TULSA, Okla. (KFOR) – The University of Tulsa is taking all classes online after it was learned that the second confirmed case of COVID-19 in Tulsa County is the relative of a student at the university.

University officials announced on Twitter that all classes will move to virtual instruction, effective Wednesday, March 11, 2020.

The complete statement is as follows:

“The University of Tulsa is closely monitoring the coronavirus outbreak (COVID-19) and working with the Tulsa Health Department. As of Tuesday, March 10, two cases of the disease have been confirmed in Tulsa County, one of which is a family member of a student.

In light of these developments, TU is implementing its social distancing policy, effective Wednesday, March 11. We believe this decision is in the best interest of our students and employees as we aim to reduce the risk of exposure for all members of our community.

To facilitate social distancing, all classes will move to virtual instruction beginning Wednesday, March 11. Given the likelihood of significant disruptions to life on campus, students who are able are strongly encouraged to go home, access classes online and remain off campus until at least April 5. Students who remain on campus should expect to receive instruction remotely.

Campus is not closed, and this decision does not affect or extend spring break, March 16-20. Classes will resume online on March 23.”

Earlier Tuesday, Tulsa County health officials said a second individual tested presumptive positive for coronavirus in Tulsa County.

Gov. Kevin Stitt announced the first confirmed case of coronavirus in the state – also in Tulsa County – on Friday, March 6. That person was described as a man in his 50s who recently traveled to Italy, which has become a coronavirus hotbed.

The second confirmed patient was described as a woman in her 20s who recently traveled to Italy.

Medical experts are awaiting coronavirus test results in Oklahoma for 11 people, according to Oklahoma State Department of Health officials.
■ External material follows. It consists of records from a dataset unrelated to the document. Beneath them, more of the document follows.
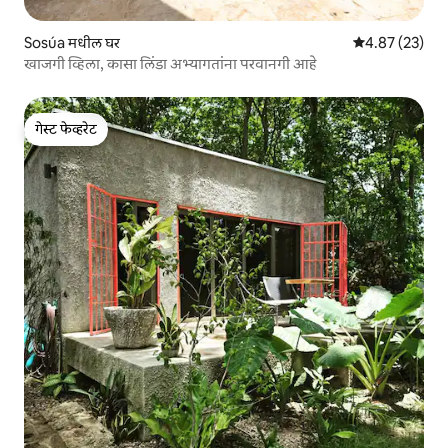
Sosúa मधील घर
5 पैकी 4.87 सरासर
4.87 (23)
खाजगी व्हिला, कासा लिंडा अभ्यागतांना परवानगी आहे
गेस्ट फेव्हरेट
गेस्ट फेव्हरेट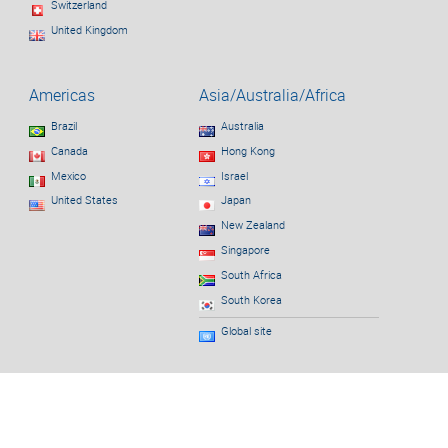
Switzerland
United Kingdom
Americas
Asia/Australia/Africa
Brazil
Australia
Canada
Hong Kong
Mexico
Israel
United States
Japan
New Zealand
Singapore
South Africa
South Korea
Global site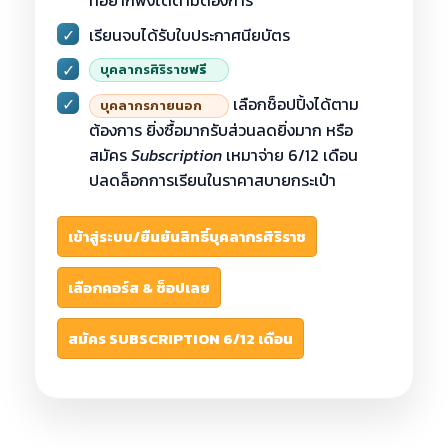
✓
เรียนจบได้รับใบประกาศนียบัตร
✓
บุคลากรศิริราช
ฟรี
✓
เลือกช็อปปิ้งได้ตาม
บุคลากรภายนอก
ต้องการ ยิ่งซื้อมากรับส่วนลดยิ่งมาก หรือ
สมัคร
Subscription
เหมาจ่าย 6/12 เดือน
ปลดล็อกการเรียนในราคาสบายกระเป๋า
เข้าสู่ระบบ/ยืนยันสิทธิ์บุคลากรศิริราช
เลือกคอร์ส & ช็อปเลย
สมัคร SUBSCRIPTION 6/12 เดือน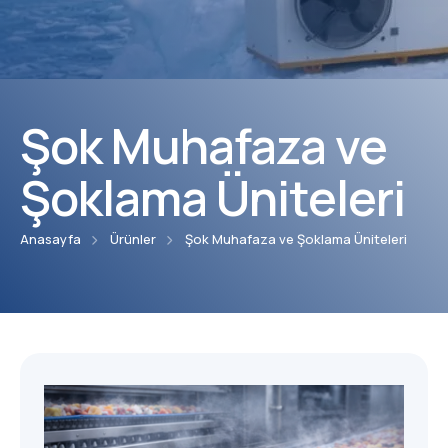
Faaliyet Alanları
Blog
Projeler
Şok Muhafaza ve
İndirmeler
Şoklama Üniteleri
Kalite Belgeleri
Anasayfa
Ürünler
Şok Muhafaza ve Şoklama Üniteleri
Kullanım Klavuzları
E-Katalog
İletişim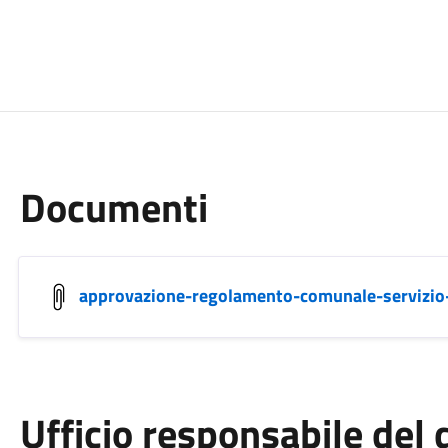
Documenti
approvazione-regolamento-comunale-servizio
Ufficio responsabile de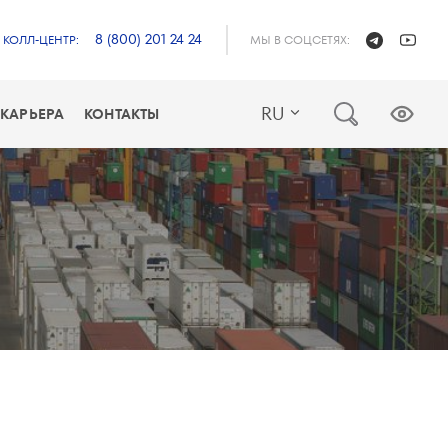
8 (800) 201 24 24
КОЛЛ-ЦЕНТР:
МЫ В СОЦСЕТЯХ:
RU
КАРЬЕРА
КОНТАКТЫ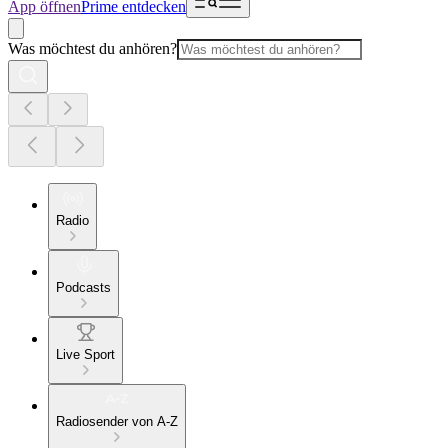
App öffnen
Prime entdecken
Was möchtest du anhören?
Radio
Podcasts
Live Sport
Radiosender von A-Z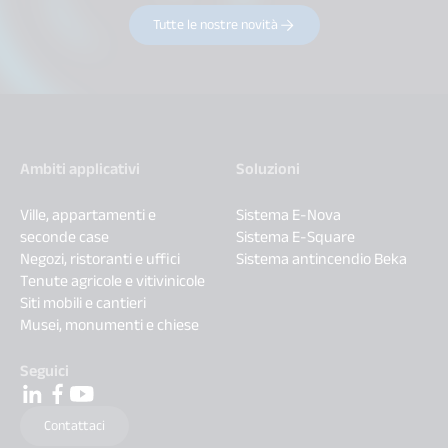
Tutte le nostre novità
Ambiti applicativi
Soluzioni
Ville, appartamenti e
Sistema E-Nova
seconde case
Sistema E-Square
Negozi, ristoranti e uffici
Sistema antincendio Beka
Tenute agricole e vitivinicole
Siti mobili e cantieri
Musei, monumenti e chiese
Seguici
Contattaci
State officials urge Oklahomans to stay away from ill patients and to frequently wash their hands. Also, avoid touching your eyes, nose, and mouth.

The virus is mainly spread from person-to-person, and symptoms usually appear two to 14 days after exposure. Officials stress that the most common symptoms are fever, cough, and shortness of breath.

If you do become sick, you are asked to stay away from others. If you have been in an area where the coronavirus is known to be spreading or been around a COVID-19 patient and develop symptoms, you are asked to call your doctor ahead of time and warn them that you might have been exposed to the virus. That way, experts say, they have the ability to take extra precautions to protect staff and other patients.